Open Banking Expo UK – 20/10/2022

There are now some discounts being offered on this event. Even with 50% discount, it is still relatively expensive.   


MALG Annual Conference – Birmingham – 3/11/2022

I am looking forward to supporting one of the panel sessions – Breakout 2a: Looking back, looking ahead: 35 years of lending, collections and debt advice.



Vulnerability Summit moved from 5/10 to 7/11 at the Brewery, London

This event has now been re-arranged because of the rail strikes and I am looking forward to the panel session on gambling. Denise Crossley and Chris Fitch are doing the welcome, with Lantern as main sponsor and Experian as ‘knowledge sponsor’.

We are covering:

  • What measures can and should be put in place
  • Gambling and regulation
  • Gambling limits – technology available
  • Responsibility of the lenders

I think that Sonya Schofield from Studio Retail is now supporting the event.  



BSI ISO22458 webinar – 9/11/2022

There is a free webinar for those firms who fall into the BSI ‘generic’ scheme (i.e. not Financial Services, Energy or Water) for ISO 22458/Inclusive Service Kitemark on the 9 November 2002


Debt Management Connected – 10/11/2022

text and logo along with a picture of a person

I am hoping to support this event that Heidi ( is running. Is was good to catch up with Muna Yassin MBE (Fair Money Advice) and Hoss (Elifinty) at Gov-Debt. The Fair Money Advice pictures are better than mine. 

Credit-Connect Think Tank and Awards Dinner – Midland Hotel, Manchester – 17/11/2022

Another event to look forward to. Chris Warburton is chairing the Think Tank during the day and we have the awards in the evening with many on the circulation featured (see shortlist below).

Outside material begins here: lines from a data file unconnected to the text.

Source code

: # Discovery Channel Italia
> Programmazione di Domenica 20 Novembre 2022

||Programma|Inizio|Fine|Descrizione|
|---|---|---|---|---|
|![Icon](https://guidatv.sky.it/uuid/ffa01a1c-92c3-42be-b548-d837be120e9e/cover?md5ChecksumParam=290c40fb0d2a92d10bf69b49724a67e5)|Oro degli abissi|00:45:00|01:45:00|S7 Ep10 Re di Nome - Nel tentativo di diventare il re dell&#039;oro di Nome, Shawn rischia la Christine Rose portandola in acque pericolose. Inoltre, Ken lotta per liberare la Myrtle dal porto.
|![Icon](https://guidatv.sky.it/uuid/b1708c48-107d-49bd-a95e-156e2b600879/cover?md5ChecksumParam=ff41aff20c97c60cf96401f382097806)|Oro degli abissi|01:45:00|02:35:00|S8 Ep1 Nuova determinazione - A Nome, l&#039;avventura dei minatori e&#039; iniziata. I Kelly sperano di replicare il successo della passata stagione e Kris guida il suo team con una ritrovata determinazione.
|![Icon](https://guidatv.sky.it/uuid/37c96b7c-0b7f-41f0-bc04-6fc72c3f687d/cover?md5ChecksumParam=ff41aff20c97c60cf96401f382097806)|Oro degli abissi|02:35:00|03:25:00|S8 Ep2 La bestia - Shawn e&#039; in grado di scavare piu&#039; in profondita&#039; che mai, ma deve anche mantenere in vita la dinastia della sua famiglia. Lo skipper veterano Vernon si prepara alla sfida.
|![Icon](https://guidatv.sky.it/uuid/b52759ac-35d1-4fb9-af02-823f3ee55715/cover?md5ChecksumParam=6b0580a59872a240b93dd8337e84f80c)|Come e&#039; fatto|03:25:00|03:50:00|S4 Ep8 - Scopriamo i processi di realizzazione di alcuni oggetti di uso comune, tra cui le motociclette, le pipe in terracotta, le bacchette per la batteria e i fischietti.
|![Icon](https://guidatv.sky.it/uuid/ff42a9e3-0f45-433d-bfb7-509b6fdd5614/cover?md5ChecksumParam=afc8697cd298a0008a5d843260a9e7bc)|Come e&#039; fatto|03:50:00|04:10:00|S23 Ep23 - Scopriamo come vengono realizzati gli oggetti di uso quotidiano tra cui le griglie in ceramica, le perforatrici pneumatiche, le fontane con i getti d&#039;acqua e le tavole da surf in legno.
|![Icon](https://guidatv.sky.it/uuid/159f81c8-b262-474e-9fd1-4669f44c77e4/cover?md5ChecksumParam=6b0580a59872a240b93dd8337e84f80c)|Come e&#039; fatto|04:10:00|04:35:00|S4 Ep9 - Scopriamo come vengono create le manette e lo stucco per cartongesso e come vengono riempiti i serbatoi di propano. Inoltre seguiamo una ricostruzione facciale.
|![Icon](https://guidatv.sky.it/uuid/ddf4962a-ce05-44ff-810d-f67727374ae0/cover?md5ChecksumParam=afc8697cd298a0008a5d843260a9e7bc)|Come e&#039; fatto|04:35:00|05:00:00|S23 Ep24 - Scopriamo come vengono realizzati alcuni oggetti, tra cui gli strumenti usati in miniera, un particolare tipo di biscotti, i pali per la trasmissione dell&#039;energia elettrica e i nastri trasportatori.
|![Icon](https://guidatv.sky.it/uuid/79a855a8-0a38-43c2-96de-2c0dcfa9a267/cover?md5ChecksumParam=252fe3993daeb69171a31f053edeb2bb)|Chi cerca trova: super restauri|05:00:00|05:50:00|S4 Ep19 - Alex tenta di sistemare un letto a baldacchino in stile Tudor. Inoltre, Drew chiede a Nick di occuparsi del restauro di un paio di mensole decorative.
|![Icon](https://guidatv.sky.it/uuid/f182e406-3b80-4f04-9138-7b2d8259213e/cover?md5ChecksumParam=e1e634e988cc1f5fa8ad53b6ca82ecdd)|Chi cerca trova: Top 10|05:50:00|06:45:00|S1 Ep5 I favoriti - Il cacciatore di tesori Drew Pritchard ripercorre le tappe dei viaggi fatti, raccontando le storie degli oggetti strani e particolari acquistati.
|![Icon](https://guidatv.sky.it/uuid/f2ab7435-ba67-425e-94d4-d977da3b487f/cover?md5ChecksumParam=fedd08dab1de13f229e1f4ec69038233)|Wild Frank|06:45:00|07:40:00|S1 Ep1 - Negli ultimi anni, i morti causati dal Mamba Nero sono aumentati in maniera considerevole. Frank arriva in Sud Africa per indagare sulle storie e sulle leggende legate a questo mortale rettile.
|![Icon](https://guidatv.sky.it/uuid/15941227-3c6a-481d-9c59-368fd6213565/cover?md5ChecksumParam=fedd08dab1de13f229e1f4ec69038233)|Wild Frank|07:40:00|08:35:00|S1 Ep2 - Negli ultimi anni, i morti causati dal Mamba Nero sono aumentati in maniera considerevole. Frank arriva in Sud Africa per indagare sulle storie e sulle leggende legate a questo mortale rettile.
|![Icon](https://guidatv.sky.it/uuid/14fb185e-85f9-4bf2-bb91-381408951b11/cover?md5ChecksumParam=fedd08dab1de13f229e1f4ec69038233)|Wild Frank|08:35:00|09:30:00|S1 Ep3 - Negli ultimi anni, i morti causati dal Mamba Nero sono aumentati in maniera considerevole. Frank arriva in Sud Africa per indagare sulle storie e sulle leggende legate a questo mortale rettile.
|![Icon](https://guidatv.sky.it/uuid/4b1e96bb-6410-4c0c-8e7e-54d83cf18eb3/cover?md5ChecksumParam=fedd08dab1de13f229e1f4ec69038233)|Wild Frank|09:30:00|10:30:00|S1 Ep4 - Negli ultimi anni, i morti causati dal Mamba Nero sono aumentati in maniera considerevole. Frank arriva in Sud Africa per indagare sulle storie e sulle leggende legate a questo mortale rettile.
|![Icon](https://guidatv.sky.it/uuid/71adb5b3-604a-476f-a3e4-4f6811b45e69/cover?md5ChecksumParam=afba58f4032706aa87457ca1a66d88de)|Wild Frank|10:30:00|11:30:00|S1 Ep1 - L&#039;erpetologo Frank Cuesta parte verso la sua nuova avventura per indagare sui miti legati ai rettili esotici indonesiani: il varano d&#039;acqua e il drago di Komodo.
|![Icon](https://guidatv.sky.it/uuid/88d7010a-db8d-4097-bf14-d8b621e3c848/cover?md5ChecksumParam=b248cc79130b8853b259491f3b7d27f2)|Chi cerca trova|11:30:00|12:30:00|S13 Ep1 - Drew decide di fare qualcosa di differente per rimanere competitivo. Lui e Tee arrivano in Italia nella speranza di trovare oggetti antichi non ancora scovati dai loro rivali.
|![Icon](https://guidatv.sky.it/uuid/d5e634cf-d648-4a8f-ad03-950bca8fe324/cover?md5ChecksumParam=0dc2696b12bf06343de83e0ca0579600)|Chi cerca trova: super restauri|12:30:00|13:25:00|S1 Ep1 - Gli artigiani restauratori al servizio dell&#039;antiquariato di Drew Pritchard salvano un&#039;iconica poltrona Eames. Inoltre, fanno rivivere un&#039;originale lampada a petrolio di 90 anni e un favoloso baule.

Sponsors are Callminer along with Data on Demand, DebtStream, Experian, Receeve and Allied International Credit (Outsourcing and DCA).



Credit Strategy – Collections & Vulnerability Summit – Midland Hotel, Manchester – 30/11/2022

I am looking forward to speaking at this event on 30 November 2022, again at the Midland Hotel, Manchester. Lantern and Just are featured sponsors along with a number of other familiar names with much larger marketing budgets than DEMSA. I am an available dinner companion if anybody is wondering.